Note how many lines of the data below hold the word "https", then give that number with no other text.

Collection entries:

● ● ● ●

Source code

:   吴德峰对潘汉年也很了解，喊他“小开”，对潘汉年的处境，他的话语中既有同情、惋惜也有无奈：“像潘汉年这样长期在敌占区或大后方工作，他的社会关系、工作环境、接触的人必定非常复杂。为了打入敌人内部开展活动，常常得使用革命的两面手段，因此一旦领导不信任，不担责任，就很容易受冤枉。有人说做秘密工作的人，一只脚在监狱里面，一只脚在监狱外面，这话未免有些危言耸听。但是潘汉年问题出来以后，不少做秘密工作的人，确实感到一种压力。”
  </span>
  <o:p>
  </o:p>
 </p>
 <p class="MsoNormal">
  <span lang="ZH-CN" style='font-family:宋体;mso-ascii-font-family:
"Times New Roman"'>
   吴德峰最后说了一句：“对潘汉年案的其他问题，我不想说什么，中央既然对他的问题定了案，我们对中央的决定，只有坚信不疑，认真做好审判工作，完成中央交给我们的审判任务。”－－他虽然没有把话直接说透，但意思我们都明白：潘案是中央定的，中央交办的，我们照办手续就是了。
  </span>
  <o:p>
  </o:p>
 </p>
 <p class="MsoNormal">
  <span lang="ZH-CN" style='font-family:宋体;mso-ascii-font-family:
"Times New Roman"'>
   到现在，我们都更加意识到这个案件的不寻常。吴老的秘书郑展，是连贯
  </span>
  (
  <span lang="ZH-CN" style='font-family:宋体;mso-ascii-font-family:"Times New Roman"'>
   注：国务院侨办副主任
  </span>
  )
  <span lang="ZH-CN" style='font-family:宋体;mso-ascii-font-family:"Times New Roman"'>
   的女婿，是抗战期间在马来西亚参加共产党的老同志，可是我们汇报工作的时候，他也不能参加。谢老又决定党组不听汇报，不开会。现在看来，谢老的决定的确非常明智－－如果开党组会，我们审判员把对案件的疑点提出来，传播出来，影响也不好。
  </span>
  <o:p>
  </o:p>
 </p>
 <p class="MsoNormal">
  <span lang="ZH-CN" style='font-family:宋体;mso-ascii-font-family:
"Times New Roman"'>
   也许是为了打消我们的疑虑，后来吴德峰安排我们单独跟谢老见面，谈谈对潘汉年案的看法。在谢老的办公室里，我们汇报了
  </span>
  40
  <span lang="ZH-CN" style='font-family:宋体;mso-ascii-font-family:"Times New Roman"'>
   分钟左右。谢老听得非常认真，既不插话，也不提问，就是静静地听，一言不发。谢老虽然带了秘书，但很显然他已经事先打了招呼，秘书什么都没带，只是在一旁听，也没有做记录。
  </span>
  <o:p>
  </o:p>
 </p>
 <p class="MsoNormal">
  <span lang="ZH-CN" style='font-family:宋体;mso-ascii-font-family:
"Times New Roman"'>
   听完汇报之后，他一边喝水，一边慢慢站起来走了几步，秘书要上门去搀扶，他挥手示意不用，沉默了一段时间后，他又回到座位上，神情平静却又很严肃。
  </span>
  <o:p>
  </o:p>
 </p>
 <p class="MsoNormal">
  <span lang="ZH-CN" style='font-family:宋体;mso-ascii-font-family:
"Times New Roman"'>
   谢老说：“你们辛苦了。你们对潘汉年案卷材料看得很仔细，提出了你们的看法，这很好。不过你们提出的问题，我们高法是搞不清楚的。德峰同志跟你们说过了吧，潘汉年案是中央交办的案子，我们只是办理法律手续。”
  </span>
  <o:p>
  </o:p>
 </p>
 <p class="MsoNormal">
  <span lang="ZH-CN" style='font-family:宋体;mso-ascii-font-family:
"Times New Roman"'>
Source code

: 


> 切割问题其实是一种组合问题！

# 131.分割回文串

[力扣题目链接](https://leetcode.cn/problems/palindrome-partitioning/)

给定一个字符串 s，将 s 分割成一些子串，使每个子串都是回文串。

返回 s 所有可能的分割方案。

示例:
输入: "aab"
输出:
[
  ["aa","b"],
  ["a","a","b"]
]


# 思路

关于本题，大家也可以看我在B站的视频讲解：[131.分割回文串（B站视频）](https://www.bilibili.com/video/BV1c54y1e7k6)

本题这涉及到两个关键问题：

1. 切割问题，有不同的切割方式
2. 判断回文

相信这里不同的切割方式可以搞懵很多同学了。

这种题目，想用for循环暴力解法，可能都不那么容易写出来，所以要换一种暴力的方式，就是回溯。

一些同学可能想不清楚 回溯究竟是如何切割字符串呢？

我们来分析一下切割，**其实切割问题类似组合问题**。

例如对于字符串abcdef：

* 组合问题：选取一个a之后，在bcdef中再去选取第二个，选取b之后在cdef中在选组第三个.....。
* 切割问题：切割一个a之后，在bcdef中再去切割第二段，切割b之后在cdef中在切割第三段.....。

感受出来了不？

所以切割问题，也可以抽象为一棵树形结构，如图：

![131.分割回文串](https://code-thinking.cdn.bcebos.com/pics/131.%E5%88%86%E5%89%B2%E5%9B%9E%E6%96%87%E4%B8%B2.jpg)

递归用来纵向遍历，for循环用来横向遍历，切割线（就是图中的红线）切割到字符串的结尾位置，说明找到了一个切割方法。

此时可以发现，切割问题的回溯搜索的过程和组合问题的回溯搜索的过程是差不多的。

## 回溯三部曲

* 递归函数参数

● ● ● ●

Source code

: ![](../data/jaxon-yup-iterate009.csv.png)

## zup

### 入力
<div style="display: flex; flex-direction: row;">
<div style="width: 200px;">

● ● ● ●

» YOUR SOLUTION: 3